4. The independent variables Temperature, Humidity, Windspeed, General Diffuse Flows, Diffuse Flows
also exhibits Continuousness.
11. Visualizations
Upon inspecting the heatmap, we can see that there is strong positive correlation
observed among the columns PowerConsumption_Zone1, PowerConsumption_Zone2,
PowerConsumption_Zone3 . As a result, PowerConsumption_Zone1,
PowerConsumption_Zone2 will be dropped.
12. Preprocessing
• First, “Datetime” , “PowerConsumption_Zone1” and “PowerConsumption_Zone2”
columns were dropped as they didn’t provide any useful information for our
predictions
• we made sure there were no Null values and Duplicates in the dataset. And luckily,
there weren't any. Our dataset was clean to begin with.
Splitting the data into X and y
• Now, we partition the dataset into two components: X and y.
• The variable X encompasses all independent variables, representing the features
that contribute to our predictions.
• On the other hand, y encapsulates the dependent variable or target variable, serving
as the outcome we aim to predict.
13. Train-Test Split
• We then split the dataset into training data and testing data.
• We'll now split the dataset into training and testing data. We will do an 80:20
split, so our test size will be set to 0.2.
• We will take Random State as 42. This will guarantee the reproducibility of
our results across different runs.
Minmax Scaler
• We used Minmax Scaler to normalize the features of the dataset.
• This ensured that the consistency between the features of the dataset was
maintained.
• MinMax Scaler scales the data so that it is in the range of [0, 1].
14. Applying Machine
Learning Algorithms
This Power Consumption prediction problem we have here is a Continuous Regression problem.
Models used:
• Linear Regression : Linear regression is a quiet and the simplest statistical regression method used for predictive
analysis in machine learning. Linear regression shows the linear relationship between the independent(predictor)
variable I, and the dependent(output) variable
• Decision Tree Regression : Decision tree regression observes features of an object and trains a model in the
structure of a tree to predict data in the future to produce meaningful continuous output. In the context of Power
Consumption prediction, it observes the features of independent variables and trains the model.
• Random Forest Regression : Random forest regression is a supervised learning algorithm and bagging technique
that uses an ensemble learning method for regression in machine learning. The trees in random forests run in
parallel, meaning there is no interaction between these trees while building the trees.
• Gradient Boost Regression : Gradient boosting regression trees are based on the idea of an ensemble method
derived from a decision tree. The decision tree uses a tree structure. Starting from tree root, branching according to
the conditions and heading toward the leaves, the goal leaf is the prediction result.
16. Model Selection
and Considerations
• Random Forest Regression outperforms
Linear Regression, Decision tree Regression
and Gradient Boost Regression in all metrics,
demonstrating higher r2 Score, Lower mse and
rmse error. It seems to be a promising model for
our task.
• Based on the provided metrics, Random Forest
Regression stands out as the best-performing
model overall.
• Hence, we will go with Random Forest
Regression as our final model as it is quite
evident that it predicts best for our Power
Consumption prediction model.
17. Conclusion
• With the help of several insights, patterns and trends in our data, we’ve used Machine Learning to
predict the power consumption in zone3.
• This project offers significant benefits to electricity providers:
• By predicting power consumption, Electricity providers can adopt proactive measures to produce
power at the required rate.

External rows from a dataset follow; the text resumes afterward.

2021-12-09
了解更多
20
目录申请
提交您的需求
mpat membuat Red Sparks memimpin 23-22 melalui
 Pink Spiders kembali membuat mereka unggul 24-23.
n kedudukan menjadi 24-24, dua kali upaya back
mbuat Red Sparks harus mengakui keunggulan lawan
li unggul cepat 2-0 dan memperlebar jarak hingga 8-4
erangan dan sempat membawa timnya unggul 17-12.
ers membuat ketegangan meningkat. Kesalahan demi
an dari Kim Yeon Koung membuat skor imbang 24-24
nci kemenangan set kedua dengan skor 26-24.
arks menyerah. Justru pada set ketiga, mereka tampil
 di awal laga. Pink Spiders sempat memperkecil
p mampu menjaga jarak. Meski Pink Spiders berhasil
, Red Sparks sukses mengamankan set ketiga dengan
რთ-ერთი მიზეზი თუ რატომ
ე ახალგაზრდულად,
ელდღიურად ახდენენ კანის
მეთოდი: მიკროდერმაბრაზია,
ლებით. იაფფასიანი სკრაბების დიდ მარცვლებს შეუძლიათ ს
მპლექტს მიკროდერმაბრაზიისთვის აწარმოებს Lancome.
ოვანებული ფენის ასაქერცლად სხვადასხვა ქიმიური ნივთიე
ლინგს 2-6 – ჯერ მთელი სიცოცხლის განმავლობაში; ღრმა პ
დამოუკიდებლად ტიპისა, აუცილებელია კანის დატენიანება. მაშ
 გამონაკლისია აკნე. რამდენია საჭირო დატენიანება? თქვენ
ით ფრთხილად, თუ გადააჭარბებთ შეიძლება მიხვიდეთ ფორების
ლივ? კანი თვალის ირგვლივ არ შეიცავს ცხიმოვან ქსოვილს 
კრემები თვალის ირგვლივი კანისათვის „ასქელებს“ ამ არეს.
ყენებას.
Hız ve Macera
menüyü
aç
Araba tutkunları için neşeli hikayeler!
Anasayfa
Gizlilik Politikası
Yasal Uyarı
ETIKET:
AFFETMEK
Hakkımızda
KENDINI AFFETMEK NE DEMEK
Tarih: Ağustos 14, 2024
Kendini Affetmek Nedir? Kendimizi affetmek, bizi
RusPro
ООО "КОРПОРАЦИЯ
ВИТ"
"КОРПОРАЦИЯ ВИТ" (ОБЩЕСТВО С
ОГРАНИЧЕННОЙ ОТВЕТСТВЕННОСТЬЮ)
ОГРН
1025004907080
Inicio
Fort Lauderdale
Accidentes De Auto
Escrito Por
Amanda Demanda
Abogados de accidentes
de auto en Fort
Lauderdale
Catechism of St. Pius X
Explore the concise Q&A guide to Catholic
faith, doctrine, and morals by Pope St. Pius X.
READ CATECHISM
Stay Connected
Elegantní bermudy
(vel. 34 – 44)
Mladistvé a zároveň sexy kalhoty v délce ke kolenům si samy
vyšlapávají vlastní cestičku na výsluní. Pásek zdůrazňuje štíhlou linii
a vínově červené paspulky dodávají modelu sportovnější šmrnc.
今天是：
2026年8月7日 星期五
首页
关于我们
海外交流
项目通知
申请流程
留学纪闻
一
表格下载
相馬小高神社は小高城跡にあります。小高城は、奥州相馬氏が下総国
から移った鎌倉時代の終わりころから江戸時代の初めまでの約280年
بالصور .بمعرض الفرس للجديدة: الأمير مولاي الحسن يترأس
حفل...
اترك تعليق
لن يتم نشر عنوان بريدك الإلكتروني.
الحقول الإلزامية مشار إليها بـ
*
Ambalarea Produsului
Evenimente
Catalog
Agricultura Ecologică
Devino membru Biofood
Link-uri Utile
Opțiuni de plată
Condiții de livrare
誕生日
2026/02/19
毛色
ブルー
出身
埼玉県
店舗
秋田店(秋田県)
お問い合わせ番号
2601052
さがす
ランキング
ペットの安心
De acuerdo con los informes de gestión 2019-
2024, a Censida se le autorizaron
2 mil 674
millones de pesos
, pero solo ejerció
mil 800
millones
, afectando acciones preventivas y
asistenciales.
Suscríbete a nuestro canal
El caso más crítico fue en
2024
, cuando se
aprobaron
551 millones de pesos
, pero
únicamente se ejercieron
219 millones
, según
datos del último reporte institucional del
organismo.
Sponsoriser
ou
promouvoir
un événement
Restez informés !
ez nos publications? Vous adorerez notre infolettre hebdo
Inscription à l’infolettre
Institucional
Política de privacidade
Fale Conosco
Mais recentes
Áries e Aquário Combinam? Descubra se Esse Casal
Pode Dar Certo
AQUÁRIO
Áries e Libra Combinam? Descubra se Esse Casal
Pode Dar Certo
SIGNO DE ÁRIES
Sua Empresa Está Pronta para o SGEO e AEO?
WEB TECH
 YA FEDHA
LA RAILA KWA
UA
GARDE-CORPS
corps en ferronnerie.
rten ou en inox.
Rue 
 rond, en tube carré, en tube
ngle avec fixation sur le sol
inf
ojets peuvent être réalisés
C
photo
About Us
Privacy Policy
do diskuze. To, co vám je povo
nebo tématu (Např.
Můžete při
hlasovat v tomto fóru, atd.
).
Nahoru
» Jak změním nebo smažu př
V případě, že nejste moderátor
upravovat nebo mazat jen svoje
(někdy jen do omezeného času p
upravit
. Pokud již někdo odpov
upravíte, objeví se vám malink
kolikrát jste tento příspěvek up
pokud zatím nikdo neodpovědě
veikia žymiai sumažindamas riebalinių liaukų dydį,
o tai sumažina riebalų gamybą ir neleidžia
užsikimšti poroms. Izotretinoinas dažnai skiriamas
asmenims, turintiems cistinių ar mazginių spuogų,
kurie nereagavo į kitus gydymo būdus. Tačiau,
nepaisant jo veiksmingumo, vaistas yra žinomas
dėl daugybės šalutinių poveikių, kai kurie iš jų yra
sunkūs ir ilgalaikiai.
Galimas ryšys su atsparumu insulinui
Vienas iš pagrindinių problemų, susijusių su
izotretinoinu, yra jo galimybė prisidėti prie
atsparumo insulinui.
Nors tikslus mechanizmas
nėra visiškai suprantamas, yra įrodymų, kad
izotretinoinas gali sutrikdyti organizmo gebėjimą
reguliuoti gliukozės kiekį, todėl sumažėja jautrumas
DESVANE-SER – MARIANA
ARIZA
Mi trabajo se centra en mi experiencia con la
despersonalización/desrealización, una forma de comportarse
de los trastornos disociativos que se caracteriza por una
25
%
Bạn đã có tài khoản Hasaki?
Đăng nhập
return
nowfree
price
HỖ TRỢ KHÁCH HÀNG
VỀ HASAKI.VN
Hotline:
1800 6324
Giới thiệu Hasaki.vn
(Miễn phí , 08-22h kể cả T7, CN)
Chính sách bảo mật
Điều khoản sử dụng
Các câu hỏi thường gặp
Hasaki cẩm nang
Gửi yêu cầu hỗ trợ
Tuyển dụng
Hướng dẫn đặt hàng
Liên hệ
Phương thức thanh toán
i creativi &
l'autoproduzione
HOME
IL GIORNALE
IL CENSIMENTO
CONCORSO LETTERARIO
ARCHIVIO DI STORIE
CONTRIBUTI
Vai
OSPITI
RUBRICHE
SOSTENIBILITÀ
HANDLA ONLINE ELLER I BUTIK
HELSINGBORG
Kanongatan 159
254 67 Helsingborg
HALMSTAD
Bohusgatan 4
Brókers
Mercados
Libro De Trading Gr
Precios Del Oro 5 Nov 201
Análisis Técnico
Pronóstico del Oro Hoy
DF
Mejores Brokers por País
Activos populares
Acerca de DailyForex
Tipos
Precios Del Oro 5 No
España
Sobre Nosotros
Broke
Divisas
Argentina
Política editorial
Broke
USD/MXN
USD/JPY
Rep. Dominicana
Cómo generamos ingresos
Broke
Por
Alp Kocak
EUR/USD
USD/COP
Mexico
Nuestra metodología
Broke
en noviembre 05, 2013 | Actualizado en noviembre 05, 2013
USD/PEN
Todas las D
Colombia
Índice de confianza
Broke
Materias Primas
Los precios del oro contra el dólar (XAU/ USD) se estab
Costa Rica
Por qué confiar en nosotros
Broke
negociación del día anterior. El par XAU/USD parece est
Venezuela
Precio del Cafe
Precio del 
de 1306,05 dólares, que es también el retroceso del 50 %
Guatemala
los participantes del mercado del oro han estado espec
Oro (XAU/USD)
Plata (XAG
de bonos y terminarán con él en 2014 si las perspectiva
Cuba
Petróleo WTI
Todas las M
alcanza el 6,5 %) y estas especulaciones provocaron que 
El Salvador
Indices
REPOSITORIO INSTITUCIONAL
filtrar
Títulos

This involves proper electricity production , less transmission losses
and proper supply to consumers.
• By focusing efforts on consumption at a high rate, Electricity providers can streamline operations,
reduce production costs, and improve overall efficiency.
• Understanding the factors influencing power consumption enables providers to efficiently supply
the power to meet individual needs. This level of personalization fosters stronger consumer
relationships, increases efficiency in supply of electricity without losses.